All that should come back is the lines of the data below from the one containing "#2 blue-handled nippers" to the one containing "#3 black plastic piece [27,175,143,252]", inclusive, exactly as they stand.

-- Material provided follows --

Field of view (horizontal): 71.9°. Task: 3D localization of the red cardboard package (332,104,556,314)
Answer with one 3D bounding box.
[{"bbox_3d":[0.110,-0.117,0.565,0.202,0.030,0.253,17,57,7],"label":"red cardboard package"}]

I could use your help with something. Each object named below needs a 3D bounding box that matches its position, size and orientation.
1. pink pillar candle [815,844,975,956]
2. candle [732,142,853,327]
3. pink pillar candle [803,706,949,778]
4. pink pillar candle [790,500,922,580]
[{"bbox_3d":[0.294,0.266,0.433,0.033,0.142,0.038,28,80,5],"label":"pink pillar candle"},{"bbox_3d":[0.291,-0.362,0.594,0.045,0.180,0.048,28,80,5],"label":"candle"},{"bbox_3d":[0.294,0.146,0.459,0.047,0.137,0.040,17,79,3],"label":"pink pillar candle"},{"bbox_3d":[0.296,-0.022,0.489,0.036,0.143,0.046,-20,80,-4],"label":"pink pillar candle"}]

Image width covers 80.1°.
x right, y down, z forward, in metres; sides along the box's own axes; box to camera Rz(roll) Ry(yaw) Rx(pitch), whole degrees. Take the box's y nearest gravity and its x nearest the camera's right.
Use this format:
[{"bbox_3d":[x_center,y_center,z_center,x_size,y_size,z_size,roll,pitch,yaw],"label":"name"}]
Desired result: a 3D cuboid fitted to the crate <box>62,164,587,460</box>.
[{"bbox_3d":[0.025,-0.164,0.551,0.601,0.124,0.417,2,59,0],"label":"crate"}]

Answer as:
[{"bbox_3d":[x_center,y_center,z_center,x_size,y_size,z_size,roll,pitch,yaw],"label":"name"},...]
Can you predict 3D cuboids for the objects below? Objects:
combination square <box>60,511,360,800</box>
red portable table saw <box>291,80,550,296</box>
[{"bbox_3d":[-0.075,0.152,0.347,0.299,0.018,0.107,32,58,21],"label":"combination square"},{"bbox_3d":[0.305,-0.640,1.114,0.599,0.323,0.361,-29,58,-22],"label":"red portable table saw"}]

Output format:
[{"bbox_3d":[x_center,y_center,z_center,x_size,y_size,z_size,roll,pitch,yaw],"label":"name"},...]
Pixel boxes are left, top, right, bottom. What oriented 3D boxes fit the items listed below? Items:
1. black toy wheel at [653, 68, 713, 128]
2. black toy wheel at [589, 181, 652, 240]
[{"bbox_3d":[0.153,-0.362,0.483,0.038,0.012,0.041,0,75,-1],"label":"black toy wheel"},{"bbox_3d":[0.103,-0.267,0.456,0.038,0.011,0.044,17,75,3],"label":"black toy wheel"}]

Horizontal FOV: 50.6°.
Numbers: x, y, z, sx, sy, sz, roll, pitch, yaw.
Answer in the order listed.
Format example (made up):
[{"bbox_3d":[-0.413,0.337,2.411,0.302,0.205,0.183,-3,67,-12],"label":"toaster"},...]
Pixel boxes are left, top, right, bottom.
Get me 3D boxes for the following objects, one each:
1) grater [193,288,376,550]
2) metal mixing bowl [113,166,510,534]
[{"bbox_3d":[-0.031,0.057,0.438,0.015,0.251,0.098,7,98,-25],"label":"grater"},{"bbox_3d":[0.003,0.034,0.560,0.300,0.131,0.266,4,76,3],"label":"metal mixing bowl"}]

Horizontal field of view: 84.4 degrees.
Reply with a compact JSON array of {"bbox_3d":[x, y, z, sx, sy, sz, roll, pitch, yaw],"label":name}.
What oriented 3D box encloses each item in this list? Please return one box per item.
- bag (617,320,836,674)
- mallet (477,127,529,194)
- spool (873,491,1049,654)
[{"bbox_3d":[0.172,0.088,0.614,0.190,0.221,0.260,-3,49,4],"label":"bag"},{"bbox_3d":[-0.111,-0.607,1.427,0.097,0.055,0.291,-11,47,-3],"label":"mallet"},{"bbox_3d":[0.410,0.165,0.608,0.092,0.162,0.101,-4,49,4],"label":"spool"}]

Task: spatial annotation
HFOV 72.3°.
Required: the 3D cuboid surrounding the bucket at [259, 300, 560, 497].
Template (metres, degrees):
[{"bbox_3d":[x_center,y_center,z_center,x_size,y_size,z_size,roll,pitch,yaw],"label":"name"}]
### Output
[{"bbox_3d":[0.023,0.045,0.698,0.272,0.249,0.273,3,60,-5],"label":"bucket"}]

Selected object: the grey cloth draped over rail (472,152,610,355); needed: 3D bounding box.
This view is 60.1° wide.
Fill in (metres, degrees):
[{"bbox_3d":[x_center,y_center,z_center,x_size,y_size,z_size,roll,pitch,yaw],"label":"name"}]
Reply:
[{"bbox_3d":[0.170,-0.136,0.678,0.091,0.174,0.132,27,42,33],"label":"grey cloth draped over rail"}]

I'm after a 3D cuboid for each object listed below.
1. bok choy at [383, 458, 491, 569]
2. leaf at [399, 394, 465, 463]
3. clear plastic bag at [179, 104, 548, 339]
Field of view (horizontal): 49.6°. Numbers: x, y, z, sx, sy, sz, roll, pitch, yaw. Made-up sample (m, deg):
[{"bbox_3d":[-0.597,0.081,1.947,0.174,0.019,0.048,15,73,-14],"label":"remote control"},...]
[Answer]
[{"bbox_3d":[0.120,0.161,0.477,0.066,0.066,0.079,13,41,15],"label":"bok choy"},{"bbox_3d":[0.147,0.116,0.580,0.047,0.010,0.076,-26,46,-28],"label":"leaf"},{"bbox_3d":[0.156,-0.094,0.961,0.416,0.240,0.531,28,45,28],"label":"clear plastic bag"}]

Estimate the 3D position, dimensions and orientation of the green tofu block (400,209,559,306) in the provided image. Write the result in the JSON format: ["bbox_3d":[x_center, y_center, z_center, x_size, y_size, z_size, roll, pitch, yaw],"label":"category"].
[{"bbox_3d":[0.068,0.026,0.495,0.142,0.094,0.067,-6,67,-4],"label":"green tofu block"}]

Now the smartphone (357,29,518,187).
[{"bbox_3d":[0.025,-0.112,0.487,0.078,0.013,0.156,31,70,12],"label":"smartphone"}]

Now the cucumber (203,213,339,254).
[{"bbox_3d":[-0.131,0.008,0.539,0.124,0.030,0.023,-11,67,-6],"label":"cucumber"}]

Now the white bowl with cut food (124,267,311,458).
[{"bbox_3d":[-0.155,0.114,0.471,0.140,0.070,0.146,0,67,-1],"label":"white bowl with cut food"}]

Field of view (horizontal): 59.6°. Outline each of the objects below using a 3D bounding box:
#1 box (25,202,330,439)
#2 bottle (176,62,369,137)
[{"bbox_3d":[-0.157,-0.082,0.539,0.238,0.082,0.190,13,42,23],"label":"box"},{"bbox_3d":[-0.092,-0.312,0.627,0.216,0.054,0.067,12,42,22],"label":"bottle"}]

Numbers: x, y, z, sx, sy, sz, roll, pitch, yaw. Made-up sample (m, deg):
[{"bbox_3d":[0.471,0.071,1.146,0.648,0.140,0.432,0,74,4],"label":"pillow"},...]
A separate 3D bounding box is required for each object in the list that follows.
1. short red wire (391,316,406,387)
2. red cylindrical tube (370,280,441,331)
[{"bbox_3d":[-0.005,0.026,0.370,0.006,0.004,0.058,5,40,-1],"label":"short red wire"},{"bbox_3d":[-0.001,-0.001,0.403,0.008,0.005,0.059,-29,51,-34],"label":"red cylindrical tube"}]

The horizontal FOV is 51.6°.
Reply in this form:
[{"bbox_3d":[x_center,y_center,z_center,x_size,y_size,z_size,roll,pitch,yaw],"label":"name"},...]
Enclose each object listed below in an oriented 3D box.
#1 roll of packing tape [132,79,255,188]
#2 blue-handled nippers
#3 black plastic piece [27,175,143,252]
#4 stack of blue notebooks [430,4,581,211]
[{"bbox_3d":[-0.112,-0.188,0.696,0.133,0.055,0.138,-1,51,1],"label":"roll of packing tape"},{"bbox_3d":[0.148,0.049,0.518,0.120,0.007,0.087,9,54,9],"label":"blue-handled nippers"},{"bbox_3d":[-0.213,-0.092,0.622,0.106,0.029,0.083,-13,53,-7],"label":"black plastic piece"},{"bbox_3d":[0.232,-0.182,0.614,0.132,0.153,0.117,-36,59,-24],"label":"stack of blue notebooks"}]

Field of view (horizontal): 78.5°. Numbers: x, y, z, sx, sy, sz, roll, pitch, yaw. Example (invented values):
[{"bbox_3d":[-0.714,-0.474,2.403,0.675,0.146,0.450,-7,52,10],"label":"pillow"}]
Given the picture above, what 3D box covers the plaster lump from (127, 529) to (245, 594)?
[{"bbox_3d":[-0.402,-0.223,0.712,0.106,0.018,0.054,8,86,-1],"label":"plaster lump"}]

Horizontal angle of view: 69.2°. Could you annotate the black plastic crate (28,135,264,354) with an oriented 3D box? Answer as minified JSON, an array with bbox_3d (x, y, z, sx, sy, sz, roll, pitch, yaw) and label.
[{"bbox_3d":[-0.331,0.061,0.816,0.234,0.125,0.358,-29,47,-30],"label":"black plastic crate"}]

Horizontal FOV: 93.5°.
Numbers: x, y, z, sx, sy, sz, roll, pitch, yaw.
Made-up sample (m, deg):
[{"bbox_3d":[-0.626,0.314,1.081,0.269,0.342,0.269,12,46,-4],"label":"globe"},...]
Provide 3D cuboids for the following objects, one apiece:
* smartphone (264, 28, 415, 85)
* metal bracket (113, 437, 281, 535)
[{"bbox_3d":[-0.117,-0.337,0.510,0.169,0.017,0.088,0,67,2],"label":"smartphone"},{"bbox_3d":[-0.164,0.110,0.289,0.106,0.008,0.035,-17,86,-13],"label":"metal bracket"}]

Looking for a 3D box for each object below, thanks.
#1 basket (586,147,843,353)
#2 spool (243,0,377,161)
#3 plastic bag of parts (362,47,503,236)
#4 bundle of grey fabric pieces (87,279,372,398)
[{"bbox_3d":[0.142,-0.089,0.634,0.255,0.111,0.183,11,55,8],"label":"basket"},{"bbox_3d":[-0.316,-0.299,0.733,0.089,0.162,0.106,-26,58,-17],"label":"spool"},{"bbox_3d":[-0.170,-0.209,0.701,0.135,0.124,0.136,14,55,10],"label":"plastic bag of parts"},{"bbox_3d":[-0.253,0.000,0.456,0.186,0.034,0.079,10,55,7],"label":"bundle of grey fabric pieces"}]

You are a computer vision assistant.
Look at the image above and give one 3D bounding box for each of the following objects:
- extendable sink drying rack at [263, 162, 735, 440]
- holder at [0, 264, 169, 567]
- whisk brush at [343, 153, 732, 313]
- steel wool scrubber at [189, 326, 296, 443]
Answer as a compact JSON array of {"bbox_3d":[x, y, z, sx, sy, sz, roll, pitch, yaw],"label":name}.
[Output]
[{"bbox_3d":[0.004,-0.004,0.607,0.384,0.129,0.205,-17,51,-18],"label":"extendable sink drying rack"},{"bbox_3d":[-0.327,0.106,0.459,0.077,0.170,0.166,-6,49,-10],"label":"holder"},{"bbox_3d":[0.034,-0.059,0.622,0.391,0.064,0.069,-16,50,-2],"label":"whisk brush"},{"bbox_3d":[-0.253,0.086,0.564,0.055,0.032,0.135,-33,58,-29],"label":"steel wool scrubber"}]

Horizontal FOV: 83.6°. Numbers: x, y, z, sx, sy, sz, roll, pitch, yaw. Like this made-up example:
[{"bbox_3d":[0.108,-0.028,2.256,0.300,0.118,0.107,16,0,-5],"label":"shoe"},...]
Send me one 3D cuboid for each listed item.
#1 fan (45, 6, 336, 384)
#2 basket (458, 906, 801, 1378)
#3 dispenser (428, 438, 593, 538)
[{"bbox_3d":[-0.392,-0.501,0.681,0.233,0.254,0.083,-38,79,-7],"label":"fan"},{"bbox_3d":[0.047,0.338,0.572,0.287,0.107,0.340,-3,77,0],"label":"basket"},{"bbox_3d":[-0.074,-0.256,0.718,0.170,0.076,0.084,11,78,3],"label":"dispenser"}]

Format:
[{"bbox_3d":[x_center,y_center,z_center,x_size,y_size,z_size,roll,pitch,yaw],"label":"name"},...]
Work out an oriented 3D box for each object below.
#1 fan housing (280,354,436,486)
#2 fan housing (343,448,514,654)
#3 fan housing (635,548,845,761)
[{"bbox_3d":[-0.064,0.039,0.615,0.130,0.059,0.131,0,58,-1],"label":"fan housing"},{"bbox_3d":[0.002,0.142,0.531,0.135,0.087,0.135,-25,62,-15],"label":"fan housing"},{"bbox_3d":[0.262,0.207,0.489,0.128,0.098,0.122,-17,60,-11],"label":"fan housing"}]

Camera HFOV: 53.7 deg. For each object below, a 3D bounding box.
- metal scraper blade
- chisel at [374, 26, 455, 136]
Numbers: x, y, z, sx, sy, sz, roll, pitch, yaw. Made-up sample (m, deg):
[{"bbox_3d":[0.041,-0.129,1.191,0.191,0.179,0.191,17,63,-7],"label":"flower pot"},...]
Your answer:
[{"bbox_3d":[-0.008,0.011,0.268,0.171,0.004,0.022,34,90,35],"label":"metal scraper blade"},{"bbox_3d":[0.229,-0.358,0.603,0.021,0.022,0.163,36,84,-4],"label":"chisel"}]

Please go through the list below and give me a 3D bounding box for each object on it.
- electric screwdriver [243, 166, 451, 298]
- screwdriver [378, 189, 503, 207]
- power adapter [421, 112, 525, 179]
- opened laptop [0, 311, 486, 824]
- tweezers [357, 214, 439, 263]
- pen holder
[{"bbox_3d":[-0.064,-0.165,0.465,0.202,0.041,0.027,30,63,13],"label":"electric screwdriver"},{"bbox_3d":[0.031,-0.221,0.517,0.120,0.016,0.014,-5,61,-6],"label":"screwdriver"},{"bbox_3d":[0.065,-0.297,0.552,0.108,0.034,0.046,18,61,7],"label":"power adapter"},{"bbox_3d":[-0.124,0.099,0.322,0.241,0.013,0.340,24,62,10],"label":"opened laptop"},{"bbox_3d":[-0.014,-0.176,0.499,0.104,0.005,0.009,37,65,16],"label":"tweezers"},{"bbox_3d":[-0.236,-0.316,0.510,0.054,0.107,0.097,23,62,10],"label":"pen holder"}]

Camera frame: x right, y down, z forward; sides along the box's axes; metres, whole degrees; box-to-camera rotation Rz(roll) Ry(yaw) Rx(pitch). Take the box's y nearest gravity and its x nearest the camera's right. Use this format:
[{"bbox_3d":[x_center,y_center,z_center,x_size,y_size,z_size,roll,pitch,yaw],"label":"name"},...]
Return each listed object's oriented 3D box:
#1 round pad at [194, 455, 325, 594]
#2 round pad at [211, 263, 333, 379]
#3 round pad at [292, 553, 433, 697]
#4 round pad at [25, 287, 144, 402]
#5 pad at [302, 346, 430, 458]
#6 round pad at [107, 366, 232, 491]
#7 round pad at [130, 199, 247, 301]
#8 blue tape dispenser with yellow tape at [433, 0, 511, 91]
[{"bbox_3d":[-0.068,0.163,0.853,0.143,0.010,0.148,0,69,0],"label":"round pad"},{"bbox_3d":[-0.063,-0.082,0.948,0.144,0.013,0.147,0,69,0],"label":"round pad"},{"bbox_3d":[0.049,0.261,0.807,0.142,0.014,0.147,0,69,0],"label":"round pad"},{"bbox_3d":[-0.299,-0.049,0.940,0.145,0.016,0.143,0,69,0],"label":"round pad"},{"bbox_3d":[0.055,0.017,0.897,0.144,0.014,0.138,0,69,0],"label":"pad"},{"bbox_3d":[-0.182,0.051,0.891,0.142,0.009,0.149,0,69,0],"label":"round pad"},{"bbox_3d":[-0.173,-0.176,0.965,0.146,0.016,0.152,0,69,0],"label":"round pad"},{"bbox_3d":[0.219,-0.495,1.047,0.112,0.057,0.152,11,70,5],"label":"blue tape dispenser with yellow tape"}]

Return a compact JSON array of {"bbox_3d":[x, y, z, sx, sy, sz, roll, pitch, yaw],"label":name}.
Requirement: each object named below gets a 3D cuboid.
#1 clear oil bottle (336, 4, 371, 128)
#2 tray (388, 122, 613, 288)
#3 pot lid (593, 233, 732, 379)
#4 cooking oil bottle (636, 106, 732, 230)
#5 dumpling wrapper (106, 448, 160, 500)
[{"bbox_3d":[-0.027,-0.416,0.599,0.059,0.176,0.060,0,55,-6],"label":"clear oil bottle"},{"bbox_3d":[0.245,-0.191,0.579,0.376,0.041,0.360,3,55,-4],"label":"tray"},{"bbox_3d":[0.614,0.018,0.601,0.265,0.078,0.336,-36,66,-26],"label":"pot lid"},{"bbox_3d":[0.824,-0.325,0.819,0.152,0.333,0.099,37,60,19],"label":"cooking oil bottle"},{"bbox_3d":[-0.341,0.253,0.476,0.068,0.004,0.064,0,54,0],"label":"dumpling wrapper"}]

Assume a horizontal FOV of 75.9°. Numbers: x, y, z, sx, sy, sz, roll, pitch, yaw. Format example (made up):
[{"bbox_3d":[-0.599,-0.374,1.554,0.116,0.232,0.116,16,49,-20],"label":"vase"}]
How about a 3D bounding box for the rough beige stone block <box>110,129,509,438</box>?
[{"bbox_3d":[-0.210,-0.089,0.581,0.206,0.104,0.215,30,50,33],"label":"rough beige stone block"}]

-- Material provided concluded --

Solution for this task:
#2 blue-handled nippers
#3 black plastic piece [27,175,143,252]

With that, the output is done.